If your documents are composed of a large number of pages (10+) it is suggested that you limit your self to a lower number of services (depending on the resources available), as an example, for a machine with 64 cores you could could attempt to run 4 service instances, each service having access to at most 8 cores. Of course, the performance also depends on what kind of document you are ocr-ing, if it is a large scale image you might not get the same text quality with only the default 200 dpi image rendering enabled, and so you would need to increase you dpi and thus increasing the quality and also the processing time, you may wish to lower the number of services in this case and increase the core count.
This is a reasonable scenarion in which you can benefit from having as many services as possible, and limiting each service to 1 core OCR_SERVICE_CPU_THREADS = OCR_SERVICE_CONVERTER_THREADS = 1
. Spin up as many services as you want, each service will only use one CPU.
Since images do not go through the doc conversion process, you can run one container service with a higher number of web request threads, set OCR_WEB_SERVICE_THREADS
to a desired number, it should be no greater than the number of cores on the machine,
and set ocr + converter threads to be the equal to OCR_SERVICE_CPU_THREADS = OCR_SERVICE_CONVERTER_THREADS = CPU_COUT / OCR_WEB_SERVICE_THREADS
, so for 16 cores and OCR_WEB_SERVICE_THREADS = 16 you would want OCR_SERVICE_CPU_THREADS = OCR_SERVICE_CONVERTER_THREADS = 1
.
These are the config variables declared in config.py
.
TESSDATA_PREFIX - default "/usr/share/tessdata", this is the path to the Tesseract model, by default the model within the Docker container is Tesseract Fast (https://github.com/tesseract-ocr/tessdata_fast), if you wish to change it for better results please go to https://github.com/tesseract-ocr/tessdata_best , download the zip from the release, extract it and change the path, don't forget to mount that folder on the container if you are using Docker.
OCR_SERVICE_TESSERACT_LANG - default "eng+lat", language we are trying to ocr, only English is tested within the unittest, therefore expect variable results with anything else
OCR_WEB_SERVICE_WORKER_CLASS - default "gthread", "gthread" is best if you use multiple threads per worker, if you are only using 1 worker and 1 thread, max performance is achieved with "sync", note that with "sync" you can only ever have one thread per worker, the "OCR_WEB_SERVICE_THREADS" will be ignored.

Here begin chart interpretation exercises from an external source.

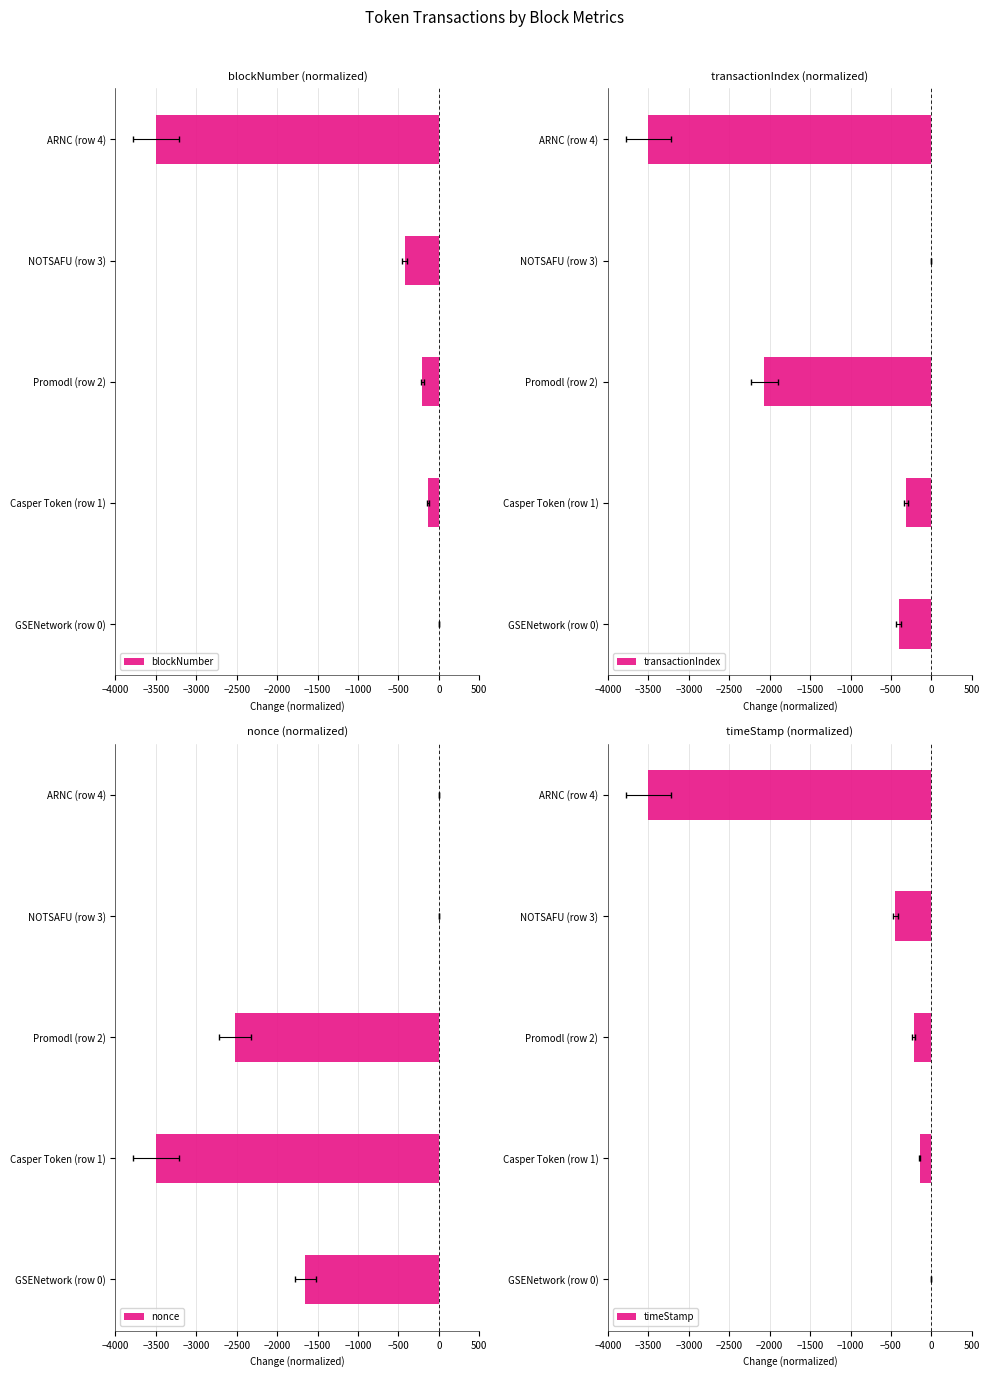

Is the value of timeStamp at GSENetwork (row 0) greater than the value of nonce at ARNC (row 4)?

No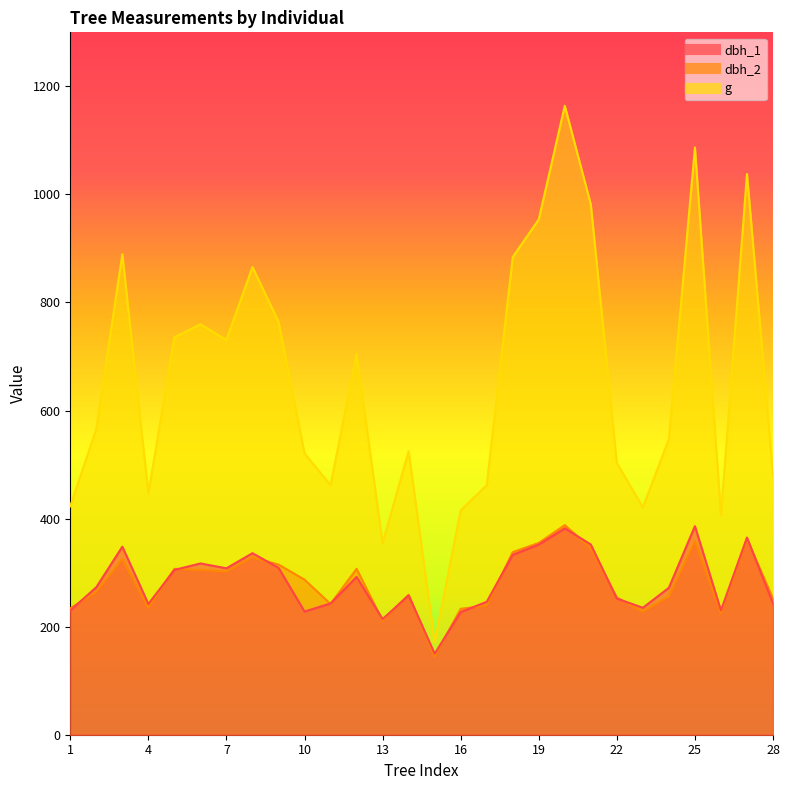

What is the sum of all dbh_1 values?

7928.0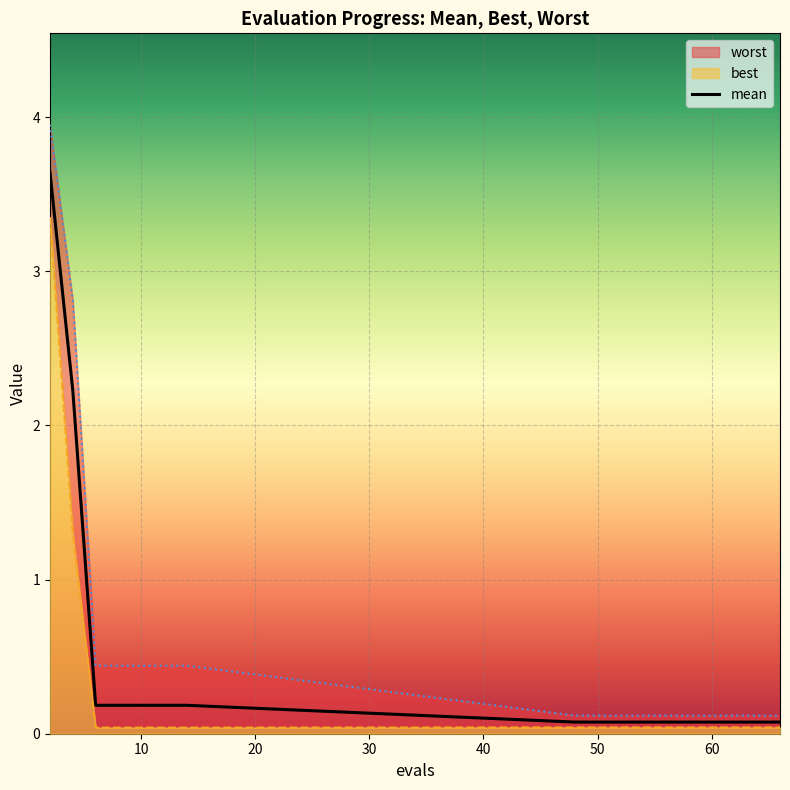

At how many categories does at least one series exceed 0?

19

OCR_WEB_SERVICE_THREADS - default 1, this is specifically used by the web service, this can now be set to a value greater than 1 to allow multiple requests to process at the same time, of course, with split CPU resources,see OCR-ing scenarios section above
OCR_SERVICE_LOG_LEVEL - default 40, possible values : 50 - CRITICAL, 40 - ERROR, 30 - WARNING, 20 - INFO, 10 - DEBUG, 0 - NOTSET
OCR_SERVICE_PORT - default 8090
OCR_SERVICE_TESSERACT_TIMEOUT - default 360 seconds, how much should we wait to OCR a document's image (not the doc itself) before timing out and cancelling the request
OCR_SERVICE_TESSERACT_NICE - default -18, this is just for Linux systems, we need a high priority for our service so it gets prioritized, -19 is the highest possible, lowest is 0 -> +∞
OCR_SERVICE_TESSERACT_CUSTOM_CONFIG_FLAGS - extra parameters that you might want to pass to tesseract
OCR_SERVICE_CPU_THREADS - defaults to whatever the core count on the machine is divided by OCR_WEB_SERVICE_THREADS , this variable is used by tesseract, each web thread will get access to a limited amount of CPUS so that resources are spread evenly
OCR_SERVICE_CONVERTER_THREADS - defaults to whatever the core count on the machine is, this variable is used for converting pdf docs to images
OCR_SERVICE_IMAGE_DPI - default 200 DPI, tesseract image DPI rendering resolution, higher values might mean better text quality at the cost of processing speed
OCR_SERVICE_LIBRE_OFFICE_PROCESS_TIMEOUT - default 10 seconds, used for converting docs to pdf.